| Aim |
Return, unchanged, the lines of the entries below from the line with "pose: elev=297.5 azim=180.4" to the line with "Dot at: (165, 127)", including both of those lines.

[Recorded data]
****
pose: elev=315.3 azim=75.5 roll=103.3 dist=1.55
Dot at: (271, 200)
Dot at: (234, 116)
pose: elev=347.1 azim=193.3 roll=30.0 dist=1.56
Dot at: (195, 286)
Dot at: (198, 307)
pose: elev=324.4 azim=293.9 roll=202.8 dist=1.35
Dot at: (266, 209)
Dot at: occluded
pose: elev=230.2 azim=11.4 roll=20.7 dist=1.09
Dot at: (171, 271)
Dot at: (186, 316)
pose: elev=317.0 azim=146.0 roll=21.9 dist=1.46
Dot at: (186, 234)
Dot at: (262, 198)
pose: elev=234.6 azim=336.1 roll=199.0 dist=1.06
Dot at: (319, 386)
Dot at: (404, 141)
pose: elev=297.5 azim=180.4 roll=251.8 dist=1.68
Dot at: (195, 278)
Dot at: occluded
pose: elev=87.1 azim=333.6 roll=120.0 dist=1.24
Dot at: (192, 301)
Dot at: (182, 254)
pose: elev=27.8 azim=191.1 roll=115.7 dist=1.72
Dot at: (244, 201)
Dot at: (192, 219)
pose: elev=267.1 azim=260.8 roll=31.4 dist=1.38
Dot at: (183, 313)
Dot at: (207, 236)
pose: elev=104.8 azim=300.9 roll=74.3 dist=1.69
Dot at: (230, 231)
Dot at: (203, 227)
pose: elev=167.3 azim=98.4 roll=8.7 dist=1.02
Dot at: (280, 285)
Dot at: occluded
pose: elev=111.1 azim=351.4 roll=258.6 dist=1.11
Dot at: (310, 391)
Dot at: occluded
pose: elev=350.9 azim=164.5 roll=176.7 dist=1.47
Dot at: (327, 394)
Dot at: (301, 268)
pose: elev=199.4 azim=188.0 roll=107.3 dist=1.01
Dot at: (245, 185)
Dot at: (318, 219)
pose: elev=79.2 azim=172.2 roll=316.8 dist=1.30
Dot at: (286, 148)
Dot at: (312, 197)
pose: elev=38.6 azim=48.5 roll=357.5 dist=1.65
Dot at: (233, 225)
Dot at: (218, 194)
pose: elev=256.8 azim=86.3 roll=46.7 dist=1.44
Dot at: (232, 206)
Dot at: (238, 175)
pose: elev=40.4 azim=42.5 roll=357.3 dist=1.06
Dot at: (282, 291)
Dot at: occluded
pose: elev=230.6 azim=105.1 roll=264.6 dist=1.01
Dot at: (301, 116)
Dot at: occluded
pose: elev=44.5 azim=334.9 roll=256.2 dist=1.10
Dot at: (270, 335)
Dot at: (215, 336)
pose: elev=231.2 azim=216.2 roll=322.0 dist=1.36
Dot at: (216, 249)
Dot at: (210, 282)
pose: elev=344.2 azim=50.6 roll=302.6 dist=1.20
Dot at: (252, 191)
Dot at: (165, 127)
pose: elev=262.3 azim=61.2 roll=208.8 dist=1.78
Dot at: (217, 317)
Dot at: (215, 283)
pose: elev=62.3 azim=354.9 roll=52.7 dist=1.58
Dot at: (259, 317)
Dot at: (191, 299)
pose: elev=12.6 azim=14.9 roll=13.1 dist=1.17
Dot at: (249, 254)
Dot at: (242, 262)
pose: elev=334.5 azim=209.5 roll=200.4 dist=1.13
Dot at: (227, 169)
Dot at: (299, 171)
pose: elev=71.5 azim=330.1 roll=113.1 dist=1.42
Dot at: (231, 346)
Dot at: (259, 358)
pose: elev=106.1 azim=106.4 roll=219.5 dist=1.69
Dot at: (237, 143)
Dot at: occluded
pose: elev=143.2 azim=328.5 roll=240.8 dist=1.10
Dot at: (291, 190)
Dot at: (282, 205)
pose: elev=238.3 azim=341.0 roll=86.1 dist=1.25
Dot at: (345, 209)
****
| Finished task |
pose: elev=297.5 azim=180.4 roll=251.8 dist=1.68
Dot at: (195, 278)
Dot at: occluded
pose: elev=87.1 azim=333.6 roll=120.0 dist=1.24
Dot at: (192, 301)
Dot at: (182, 254)
pose: elev=27.8 azim=191.1 roll=115.7 dist=1.72
Dot at: (244, 201)
Dot at: (192, 219)
pose: elev=267.1 azim=260.8 roll=31.4 dist=1.38
Dot at: (183, 313)
Dot at: (207, 236)
pose: elev=104.8 azim=300.9 roll=74.3 dist=1.69
Dot at: (230, 231)
Dot at: (203, 227)
pose: elev=167.3 azim=98.4 roll=8.7 dist=1.02
Dot at: (280, 285)
Dot at: occluded
pose: elev=111.1 azim=351.4 roll=258.6 dist=1.11
Dot at: (310, 391)
Dot at: occluded
pose: elev=350.9 azim=164.5 roll=176.7 dist=1.47
Dot at: (327, 394)
Dot at: (301, 268)
pose: elev=199.4 azim=188.0 roll=107.3 dist=1.01
Dot at: (245, 185)
Dot at: (318, 219)
pose: elev=79.2 azim=172.2 roll=316.8 dist=1.30
Dot at: (286, 148)
Dot at: (312, 197)
pose: elev=38.6 azim=48.5 roll=357.5 dist=1.65
Dot at: (233, 225)
Dot at: (218, 194)
pose: elev=256.8 azim=86.3 roll=46.7 dist=1.44
Dot at: (232, 206)
Dot at: (238, 175)
pose: elev=40.4 azim=42.5 roll=357.3 dist=1.06
Dot at: (282, 291)
Dot at: occluded
pose: elev=230.6 azim=105.1 roll=264.6 dist=1.01
Dot at: (301, 116)
Dot at: occluded
pose: elev=44.5 azim=334.9 roll=256.2 dist=1.10
Dot at: (270, 335)
Dot at: (215, 336)
pose: elev=231.2 azim=216.2 roll=322.0 dist=1.36
Dot at: (216, 249)
Dot at: (210, 282)
pose: elev=344.2 azim=50.6 roll=302.6 dist=1.20
Dot at: (252, 191)
Dot at: (165, 127)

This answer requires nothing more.